● PAGE TEXT:
Referencing, plagiarism and building credibility

Plagiarism is a big deal in academia. As students we are told often what a terrible thing it is to plagiarise the work or ideas of others, and that if we do plagiarise we could face serious penalties. Academics have lost jobs, status and reputations over plagiarism – in South Africa there was a famous case in 2007 of ‘Chippy’ Shaik having his PhD degree rescinded as a result of allegedly plagiarising 2/3 of it, and in 2013, Dr Jane Goodall was accused of lifting several passages verbatim or near verbatim from other sources in a book that is scheduled to appear this year. Even outside of academia, cases of plagiarism are taken very seriously – US Senator Rand Paul and Transformers actor Shia Lebouf have both been accused of using the words and ideas of others and passing them off as their own without crediting the original sources.

Plagiarism is not just copying verbatim the words or ideas of others and passing them off as your own. Even when you summarise, paraphrase or incorporate the ideas of others in your own work without citing the original source, you are regarded as a plagiarist. Plagiarism is generally defined as the intentional or reckless use of the words and ideas of others, rather than unintentional or accidental actions, but the burden of proof about intentions is often on the student – how do you show that, if you did plagiarise, you did so accidentally rather than on purpose? One way you could do this is by showing your ‘paper trail’ – all your notes, and reference lists and planning that went into your writing. But this is a hassle, and it’s by far easier to do what you can to avoid plagiarism altogether by keeping track of all your source material, and by working hard on developing your own voice in your writing.

But, for a PhD student, this is not as simple as it may sound for a couple of reasons. The first, big reason, is that as PhD students we read a lot. We read and read and read, we make a lot of notes, and after a while these ideas become part of our own ideas, and the theory we are influenced by and that ‘gels’ with the way we see our research or the world around us really influences how we think. It starts to become difficult to tell our own ideas pre-reading apart from our ideas post-reading. We can, after a while, write 3 or 4 or 5 pages of a ‘literature review’ without even needing to consult a reference. This is how well you end up knowing your stuff. This is a good thing – as a PhD student you need to know your stuff that well. But, the downside is that you have to be really careful not to plagiarise. Which ideas are yours and which are the ideas of other authors and researchers whose work has influenced your own? Which ideas do you have to reference and which ones can you claim as your own?

The second, connected reason, is that avoiding plagiarism and being an honest and ethical writer and researcher is about more than just including references in the text and in a bibliography. If you copy your whole literature review piece by piece and reference it perfectly, you really are still committing a form of plagiarism, and you’re not doing your own research either. Being an honest and ethical writer and researcher requires an understanding of knowledge, and how it is built, debated, challenged and changed in academic communities of practice and research. We build when we research and write – we build on the ideas of others, on their research, on their data, on their methodologies and on their words. We join conversations, and we debate, challenge, dispute, agree and slowly establish our own voice and our own ideas, claims and positions which we hope (and fear) that others will challenge us on. So, even if the idea is also yours (and the writers’ you are citing), referencing well does more than just help you to avoid plagiarism; it helps you to establish the credibility of your voice, your ideas and your developing argument. This is essential for writing a credible and acceptable dissertation, and for ensuring that you do actually get full credit for your own ideas and arguments. If you reference poorly, lose sources and get sloppy, you risk being accused of plagiarism, you risk being discredited and you risk shortchanging yourself on your own intellectual development and growth.

● DATASET ROWS:
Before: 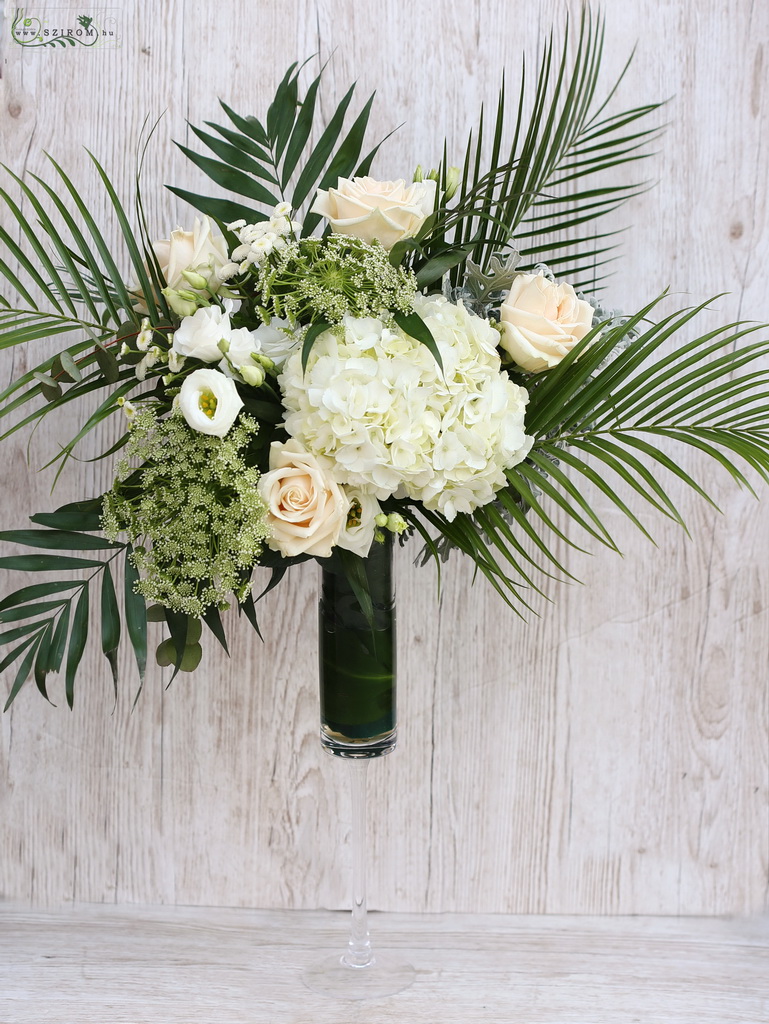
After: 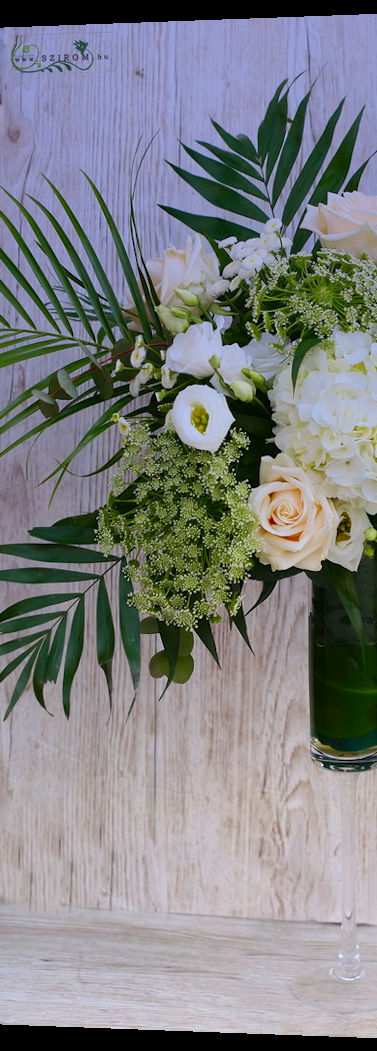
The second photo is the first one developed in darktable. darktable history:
---
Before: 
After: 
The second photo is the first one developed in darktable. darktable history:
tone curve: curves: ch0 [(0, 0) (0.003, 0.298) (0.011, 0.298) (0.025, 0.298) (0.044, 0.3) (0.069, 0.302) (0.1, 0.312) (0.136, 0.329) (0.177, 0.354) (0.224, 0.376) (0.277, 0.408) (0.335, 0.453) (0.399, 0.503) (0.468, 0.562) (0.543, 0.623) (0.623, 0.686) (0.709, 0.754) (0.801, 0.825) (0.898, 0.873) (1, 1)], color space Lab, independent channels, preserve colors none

● WRITTEN TASK A:
According to the text on plagiarism, in what year did ‘Chippy’ Shaik have his PhD degree rescinded?
● WRITTEN TASK B:
Please rewrite the text on plagiarism starting with "Referencing, plagiarism and" and going on through "the original sources.", replacing "academia" with "higher education".
● WRITTEN TASK C:
Write the next part of the text on plagiarism, continuing from where it stops.
The rows are separate material from the text on plagiarism.

● TASK ANSWER A:
2007.

● TASK ANSWER B:
Referencing, plagiarism and building credibility

Plagiarism is a big deal in higher education. As students we are told often what a terrible thing it is to plagiarise the work or ideas of others, and that if we do plagiarise we could face serious penalties. Academics have lost jobs, status and reputations over plagiarism – in South Africa there was a famous case in 2007 of ‘Chippy’ Shaik having his PhD degree rescinded as a result of allegedly plagiarising 2/3 of it, and in 2013, Dr Jane Goodall was accused of lifting several passages verbatim or near verbatim from other sources in a book that is scheduled to appear this year. Even outside of higher education, cases of plagiarism are taken very seriously – US Senator Rand Paul and Transformers actor Shia Lebouf have both been accused of using the words and ideas of others and passing them off as their own without crediting the original sources.

● TASK ANSWER C:
I used two simple tools to help me: One was the P(oint), E(vidence), E(xplanation) paragraph writing structure, which helped me to ensure that I started and ended each paragraph with my own ‘voice’ and included accurately cited and referenced ‘Evidence’ to support my ‘Points’ and ‘Explanation’. As a tool it can be adapted and played with and it really works. The other was a bit techno-backwards, but I kept a manual list in separate file of all the sources I was using as I wrote. I cross-checked this regularly. I had it open whenever I was working on part of a chapter and I copied across the in-text references either at the end of a section or as I wrote, depending on how well or smoothly the writing was going. I regularly went into this list and filled in all the information I needed, and reorganised, cut and added as I went. I know I could have used Refworks, Endnote, Mendeley or other similar tools, but I actually found the effort of learning to use these tools effectively too much for my already-taxed brain. I trusted my system, and that gave me peace of mind. (I don’t think I left out any references, but frankly I am not going back to find out!)

Any tool you use, whether un-technological one like mine or more automated like Refworks etc, is only as good as the person using it. These tools can’t do your writing for you, or make sure you don’t plagiarise or leave references out of your reference list (or leave too many in after chapters get cut). They can’t do the work of developing your voice. But, learning to use particular tools, whichever ones work for you, can save you a lot of time and reduce your anxiety about keeping track of your sources as your PhD progresses. And using these tools to help you reference accurately can also help you show your reader your emerging voice that much more clearly as you write.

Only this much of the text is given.